Why now? Why is the United States men’s national team suddenly so invested in the women’s equal pay fight?

For almost four years, the USWNT has been in a very public fight for equal pay with the men’s national team. It fought in its collective bargaining agreement negotiations. And then it fought through a federal gender discrimination complaint that remains unresolved. It fought in a class-action lawsuit that should go to trial soon. And it took its battle to the court of public opinion, in a series of sitdown interviews by star players with major TV shows.

All the while, the men’s national team was virtually silent.
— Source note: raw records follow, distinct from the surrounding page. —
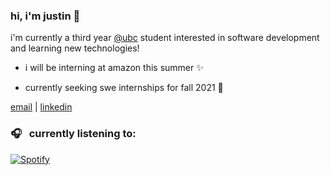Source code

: ### hi, i'm justin 👋

i'm currently a third year [@ubc](https://www.bme.ubc.ca/) student interested in software development and learning new technologies!

- i will be interning at amazon this summer ✨

- currently seeking swe internships for fall 2021 🥺

[email](mailto:justincho63@gmail.com) | [linkedin](https://www.linkedin.com/in/justinccho)

### 🎧 &nbsp; currently listening to:
[![Spotify](https://novatorem-blush.vercel.app/api/spotify)](https://open.spotify.com/user/justinlisteningtomusic123)





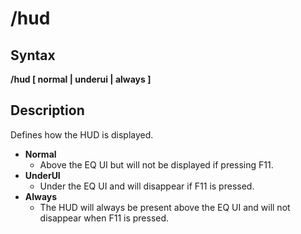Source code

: # /hud

## Syntax

**/hud \[ normal \| underui \| always \]**

## Description

Defines how the HUD is displayed.

* **Normal**
  * Above the EQ UI but will not be displayed if pressing F11.
* **UnderUI**
  * Under the EQ UI and will disappear if F11 is pressed.
* **Always**
  * The HUD will always be present above the EQ UI and will not disappear when F11 is pressed.
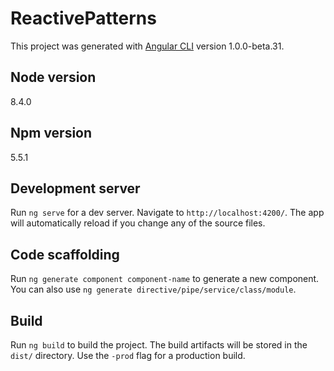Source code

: # ReactivePatterns

This project was generated with [Angular CLI](https://github.com/angular/angular-cli) version 1.0.0-beta.31.

## Node version
8.4.0

## Npm version
5.5.1

## Development server
Run `ng serve` for a dev server. Navigate to `http://localhost:4200/`. The app will automatically reload if you change any of the source files.

## Code scaffolding

Run `ng generate component component-name` to generate a new component. You can also use `ng generate directive/pipe/service/class/module`.

## Build

Run `ng build` to build the project. The build artifacts will be stored in the `dist/` directory. Use the `-prod` flag for a production build.
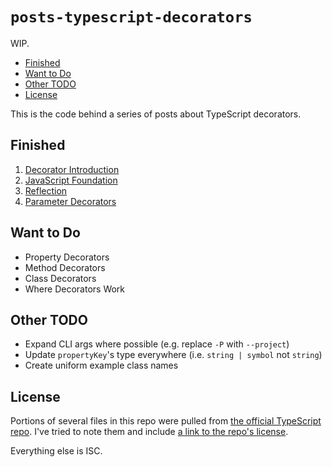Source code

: # `posts-typescript-decorators`

WIP.

<!-- MarkdownTOC -->

- [Finished](#finished)
- [Want to Do](#wanttodo)
- [Other TODO](#othertodo)
- [License](#license)

<!-- /MarkdownTOC -->
This is the code behind a series of posts about TypeScript decorators.

## Finished

1. [Decorator Introduction](https://blog.wizardsoftheweb.pro/typescript-decorators-introduction)
2. [JavaScript Foundation](https://blog.wizardsoftheweb.pro/typescript-decorators-javascript-foundation)
3. [Reflection](https://blog.wizardsoftheweb.pro/typescript-decorators-reflection)
4. [Parameter Decorators](https://blog.wizardsoftheweb.pro/typescript-decorators-parameter-decorators)

## Want to Do

* Property Decorators
* Method Decorators
* Class Decorators
* Where Decorators Work

## Other TODO

* Expand CLI args where possible (e.g. replace `-P` with `--project`)
* Update `propertyKey`'s type everywhere (i.e. `string | symbol` not `string`)
* Create uniform example class names

## License

Portions of several files in this repo were pulled from [the official TypeScript repo](https://github.com/Microsoft/TypeScript). I've tried to note them and include [a link to the repo's license](https://github.com/Microsoft/TypeScript/blob/master/LICENSE.txt).

Everything else is ISC.
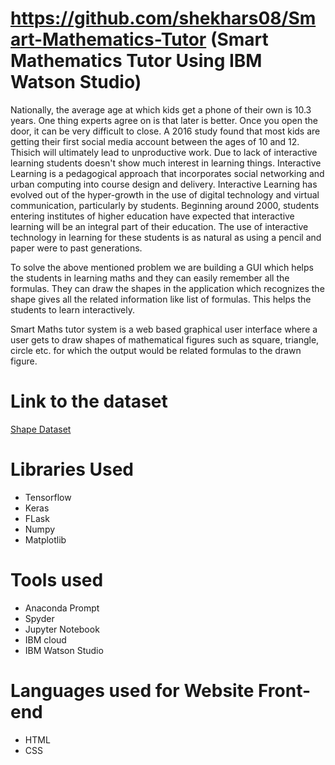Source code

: # https://github.com/shekhars08/Smart-Mathematics-Tutor (Smart Mathematics Tutor Using IBM Watson Studio)
Nationally, the average age at which kids get a phone of their own is 10.3 years. One thing experts agree on is that later is better. Once you open the door, it can be very difficult to close. A 2016 study found that most kids are getting their first social media account between the ages of 10 and 12. Thisich will ultimately lead to unproductive work. Due to lack of interactive learning students doesn't show much interest in learning things. Interactive Learning is a pedagogical approach that incorporates social networking and urban computing into course design and delivery. Interactive Learning has evolved out of the hyper-growth in the use of digital technology and virtual communication, particularly by students. Beginning around 2000, students entering institutes of higher education have expected that interactive learning will be an integral part of their education. The use of interactive technology in learning for these students is as natural as using a pencil and paper were to past generations.

To solve the above mentioned problem we are building a GUI  which helps the students in learning maths and they can easily remember all the formulas. They can draw the shapes in the application which recognizes the shape gives all the related information like list of formulas. This helps the students to learn interactively.

Smart Maths tutor system is a web based graphical user interface where a user gets to draw shapes of mathematical figures such as square, triangle, circle etc. for which the output would be related formulas to the drawn figure.

# Link to the dataset
[Shape Dataset](https://drive.google.com/drive/folders/14jcMHIpiVP8-Dxfm7YmpbbjtDvvGiWeB?usp=sharing)

# Libraries Used
* Tensorflow
* Keras
* FLask
* Numpy
* Matplotlib

# Tools used
* Anaconda Prompt
* Spyder
* Jupyter Notebook
* IBM cloud
* IBM Watson Studio

# Languages used for Website Front-end
* HTML
* CSS

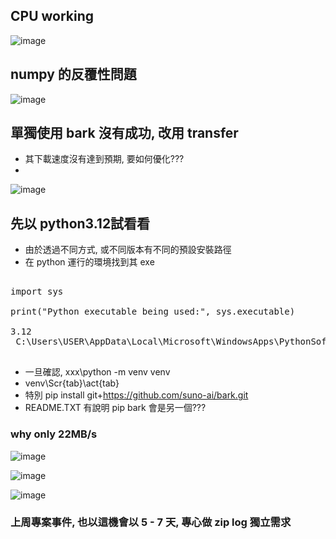 ## CPU working
![image](https://github.com/user-attachments/assets/5bc18fcc-eba4-4bda-9a05-97b32ef3847f)



## numpy 的反覆性問題
![image](https://github.com/user-attachments/assets/c2d7016a-5c55-4009-bf1a-fd95ccb8db8a)


## 單獨使用 bark 沒有成功, 改用 transfer
- 其下載速度沒有達到預期, 要如何優化???
- 
![image](https://github.com/user-attachments/assets/f29b99d7-5e7e-42c9-8091-4265099802ce)



## 先以 python3.12試看看
- 由於透過不同方式, 或不同版本有不同的預設安裝路徑
- 在 python 運行的環境找到其 exe
<pre>

import sys

print("Python executable being used:", sys.executable)

3.12
 C:\Users\USER\AppData\Local\Microsoft\WindowsApps\PythonSoftwareFoundation.Python.3.12_qbz5n2kfra8p0\python.exe
 </pre>
- 一旦確認,   xxx\python -m venv venv
- venv\Scr{tab}\act{tab}
- 特別 pip install git+https://github.com/suno-ai/bark.git
- README.TXT 有說明 pip bark 會是另一個???

### why only 22MB/s

![image](https://github.com/user-attachments/assets/3535c12c-2d60-413a-8b39-8274c05511b2)

![image](https://github.com/user-attachments/assets/7cbb784f-210c-438a-8f4a-5c0b6ef636c6)


![image](https://github.com/user-attachments/assets/3df50899-8aff-40f6-9977-116f7e874d9a)
### 上周專案事件, 也以這機會以 5 - 7 天, 專心做 zip log 獨立需求 
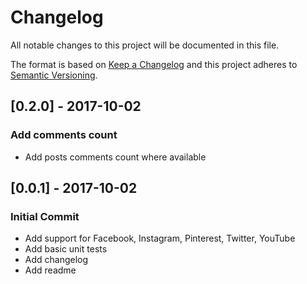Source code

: # Changelog
All notable changes to this project will be documented in this file.

The format is based on [Keep a Changelog](http://keepachangelog.com/en/1.0.0/)
and this project adheres to [Semantic Versioning](http://semver.org/spec/v2.0.0.html).

## [0.2.0] - 2017-10-02
### Add comments count
- Add posts comments count where available

## [0.0.1] - 2017-10-02
### Initial Commit

- Add support for Facebook, Instagram, Pinterest, Twitter, YouTube
- Add basic unit tests
- Add changelog
- Add readme

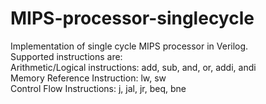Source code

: # MIPS-processor-singlecycle
Implementation of single cycle MIPS processor in Verilog.<br />
Supported instructions are: <br />
Arithmetic/Logical instructions: add, sub, and, or, addi, andi<br />
Memory Reference Instruction: lw, sw<br />
Control Flow Instructions: j, jal, jr, beq, bne<br />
There were no meaningful statements of support, no gestures, no tweets, no solidarity of any kind. The lack of backing for the women from their male counterparts was so conspicuous, in fact, that women’s players Ashlyn Harris and Ali Krieger called it out in the Power Plays newsletter.

When men’s players did weigh in, they often took the other side of the battle, or endorsed the women only reluctantly. And when Yahoo Sports asked several national teamers about the matter directly, Omar Gonzalez, DeAndre Yedlin and Jordan Morris all tepidly professed their support for the women to Doug McIntyre, before quickly changing the subject to the ongoing camp.

These were not convincing or ringing endorsements of the women’s cause.

Which is why it jarred when the United States National Soccer Team Players Association posted a lengthy statement on its website Wednesday throwing its weight squarely behind the women in the equal pay fight.

A long missive about the history of labor organization and disputes between the federation and both national teams finally got to the point when it declared:

What we believe should happen is simple. Pay the women significantly more than our recently expired men’s deal. ... Now, the Federation is taking the frivolous position that the USMNT players’ compensation should also stay at those 2011-2018 numbers ... a desperate attempt to cover-up the fact that what they did to the women in 2017 [when the most recent women’s CBA was negotiated] is indefensible.

It is time for this to stop. The Courts, juries, the United States Olympic and Paralympic Committee, Congress, new Federation leadership, or a combination of all five need to reform the Federation.

What can you do? Tell the Federation’s sponsors you will not support them until the Federation starts doing the right thing and gives the women a new CBA that pays a fair share of the gate receipts and that television and sponsorship revenue to the players. Write to your Congressional representatives and tell them it is time to reform the Federation. Let the Federation know that you do not believe the false narrative they are circulating. Support the players, not the Federation.

The timing is so cynical that it’s practically insulting.

Yahoo Sports has learned that the men’s national team, whose collective bargaining agreement with U.S. Soccer expired at the end of 2018, has not responded to multiple CBA offers from the federation – the most recent one coming late last year. Negotiations have effectively stalled, insofar as they’ve begun at all.

The sudden interest in the women’s national team’s fight for more pay, then, appears to be entirely self-serving. If the women’s CBA, which runs through 2021, was somehow revised and upgraded, the men could piggyback on that deal to extract more money for their next agreement with U.S. Soccer. Because if the women make a breakthrough in their compensation, they open a gap for the men’s team to march through as well – they could make the same equal pay argument.

It’s not hard to see this statement as a brazen attempt by the men to leverage the women’s years-long fight for what they believe to rightfully be theirs to move their own negotiations forward, to ratchet up the pressure on the federation. It looks for all the world like this isn’t altruism or solidarity, this isn’t labor sticking with labor, but the men sensing an opportunity to capitalize on the women’s struggle and their significant inroads with the public.

However you feel about the federation’s dealings with its women’s national team, the men suddenly opting in to the equal pay fight now that it might benefit them doesn’t exactly make them allies either.